All over the railroad tracks from the Under Armour campus, the lowest redbrick building houses the company’s innovation lab, where president of product and innovation Kevin Haley leads a team of biomechanists, designers, engineers, as well as a psychologist to develop shoe and apparel concepts. You can find weather chambers to re-create different exercise scenarios, devices that stretch and compress materials, gait-analysis systems, washers and dryers, 3-D printers, laser cutters, and countless other machines. The deeper you enter in the long, narrow lab space, the greater secretive the operations. The prototyping room is locked down from all of the but a number of select employees and executives, who must pass a biometric scanner to get into.
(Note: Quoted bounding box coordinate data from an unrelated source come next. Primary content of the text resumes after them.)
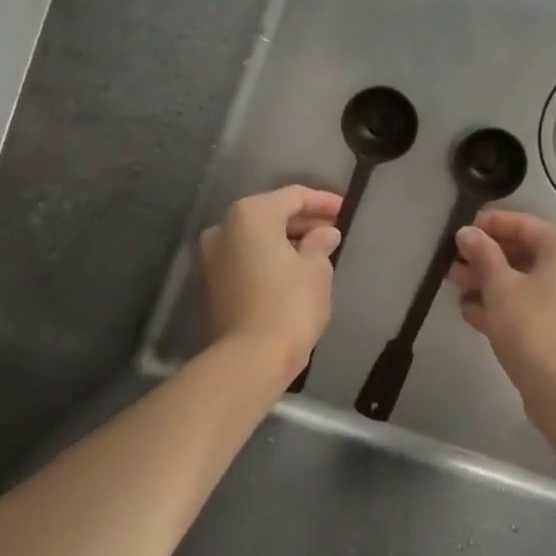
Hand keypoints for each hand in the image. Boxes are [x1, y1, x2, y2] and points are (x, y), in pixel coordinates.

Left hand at [200, 186, 342, 375]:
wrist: (249, 359)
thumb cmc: (290, 304)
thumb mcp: (317, 269)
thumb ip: (321, 242)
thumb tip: (324, 233)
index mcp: (251, 214)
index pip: (294, 196)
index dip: (323, 202)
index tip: (345, 211)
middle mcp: (223, 227)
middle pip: (270, 214)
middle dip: (303, 221)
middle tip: (332, 231)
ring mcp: (211, 256)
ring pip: (255, 237)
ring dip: (285, 240)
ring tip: (316, 251)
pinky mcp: (210, 282)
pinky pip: (245, 257)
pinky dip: (268, 257)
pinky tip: (293, 269)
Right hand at [449, 210, 555, 400]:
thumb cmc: (532, 326)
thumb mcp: (500, 286)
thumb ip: (483, 254)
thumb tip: (467, 232)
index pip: (524, 224)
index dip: (490, 224)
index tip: (461, 229)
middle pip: (523, 252)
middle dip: (485, 256)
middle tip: (452, 260)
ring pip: (523, 281)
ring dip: (488, 281)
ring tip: (453, 283)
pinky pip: (528, 305)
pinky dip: (502, 305)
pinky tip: (470, 311)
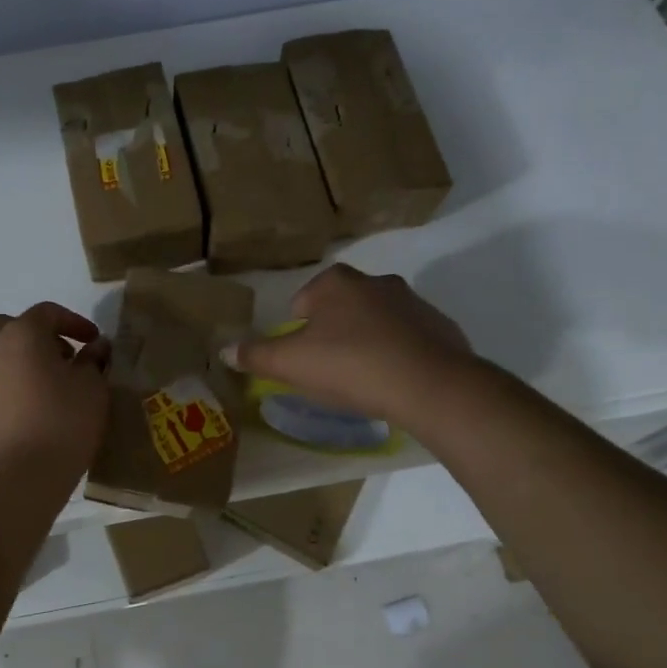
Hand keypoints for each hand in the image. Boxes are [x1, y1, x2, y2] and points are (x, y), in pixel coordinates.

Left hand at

Before you take within the innovation lab, Haley created the Under Armour consumer insights department. In the beginning, “the secret of the success was that people were the customer,” Haley says. “Kevin was actually a football player. He just knew. But slowly, we got older than our consumer.” The business stopped bragging about not using focus groups and started tapping its sponsored athletes for product insights, sending researchers to appear in people’s closets, and running surveys online.
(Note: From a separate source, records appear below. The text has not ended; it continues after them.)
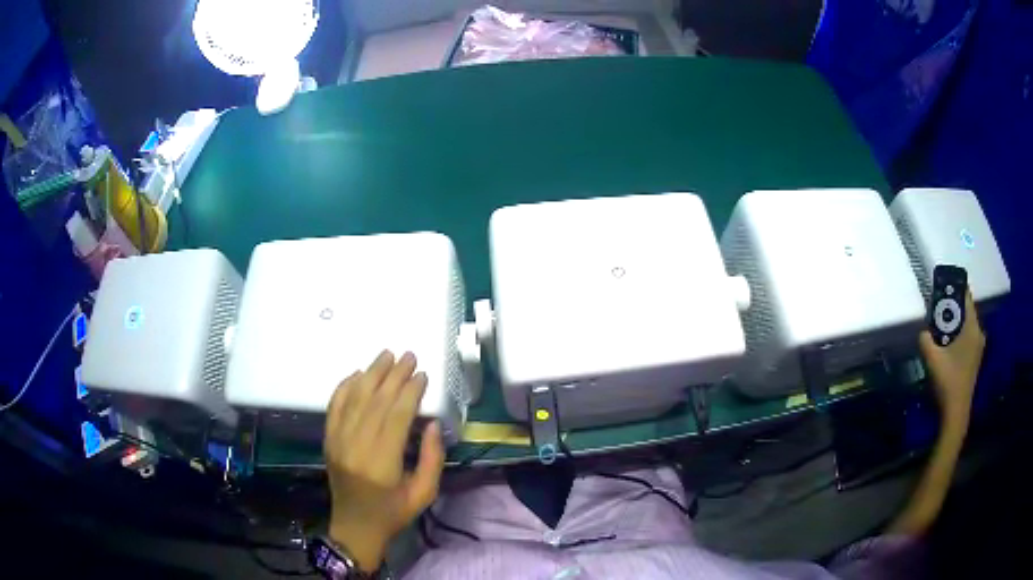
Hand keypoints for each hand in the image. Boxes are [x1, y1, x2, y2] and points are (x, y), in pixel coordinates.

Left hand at [323, 351, 444, 571]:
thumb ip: (432, 458)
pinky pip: (334, 406)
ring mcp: (337, 441)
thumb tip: (433, 424)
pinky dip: (345, 386)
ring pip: (354, 399)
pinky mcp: (328, 440)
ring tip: (387, 355)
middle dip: (394, 376)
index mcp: (381, 463)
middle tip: (409, 356)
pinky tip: (358, 373)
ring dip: (371, 374)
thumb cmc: (393, 513)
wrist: (355, 526)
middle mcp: (355, 447)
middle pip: (375, 402)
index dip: (409, 392)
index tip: (422, 375)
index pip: (395, 417)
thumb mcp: (424, 493)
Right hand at [919, 290, 984, 428]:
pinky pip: (967, 336)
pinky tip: (947, 343)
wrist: (956, 413)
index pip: (965, 296)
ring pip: (966, 325)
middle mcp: (978, 332)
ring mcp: (978, 347)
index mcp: (972, 327)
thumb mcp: (932, 358)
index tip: (942, 283)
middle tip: (936, 308)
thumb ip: (925, 338)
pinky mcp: (975, 358)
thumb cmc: (948, 381)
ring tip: (940, 326)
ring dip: (954, 323)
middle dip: (952, 307)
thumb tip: (923, 329)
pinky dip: (957, 334)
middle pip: (965, 310)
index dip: (954, 287)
What Under Armour didn’t know with much precision, though, was how people used its products after buying them. “You merely know if a person swipes a credit card or perhaps not,” as Haley puts it–and also that only happens once or twice each year for just about any customer. “We call something a basketball shirt, but is definitely the guy using it to football practice? Is the boyfriend shirt he gives to his girlfriend something she wears as pajamas?”
But equipped with data from Connected Fitness apps, Haley says, he is able to take design cues from 150 million those who, having downloaded a fitness app, are precisely the audience: “There’s unbelievable data within. You know their running pace, how far they go, the frequency of which they go. You literally really know what make of Greek yogurt they utilize.”
It’s too early to discover many new products due to all the new data–developing some gear often takes eighteen months–but Haley points to a single. The corporation learned from MapMyFitness data that this average run is 3.1 miles–“not a couple of miles, not five miles, but 3.1,” Haley says. Then when it got to making the Speedform Gemini running footwear, that has been released last January to largely rave reviews, the business added “charged foam” padding tailored to this type of run.
“The toughest question for people like us will not be, Are available cool technologies out there?” says Haley. “It’s, What are you wanting me to operate on? This provides us unbelievable insight that’s both incredibly broad and deep, with the same group of people we’re marketing toward.” Which can be especially useful when you are both huge growth opportunities for Under Armour. Greater than 60 % of Connected Fitness’s users are women, who take into account just 30 percent of Under Armour’s apparel sales. Even though just about 11 percent of their sales are international, 35 percent of your Connected community is outside of the U.S.
Still, the high-stakes bet on Connected Fitness will likely be slow to settle. Under Armour recently increased its projections for the upcoming a couple of years, estimating that it would nearly double net revenue by 2018, to $7.5 billion (up from your previous estimate of $6.8 billion). Only $200 million–a paltry 2.7 percent–may come from Connected Fitness. But Thurston likens his digital community to “developing a Super Bowl-size audience every day,” and probably the most immediately practical moves will be using those apps as a marketing channel. A function called Gear Tracker, for example, allows under armour outlet melbourne users to log the footwear they prefer every time they go running, and get a reminder when their mileage suggests it’s time and energy to buy new ones. A partnership with Zappos makes ordering replacements easy.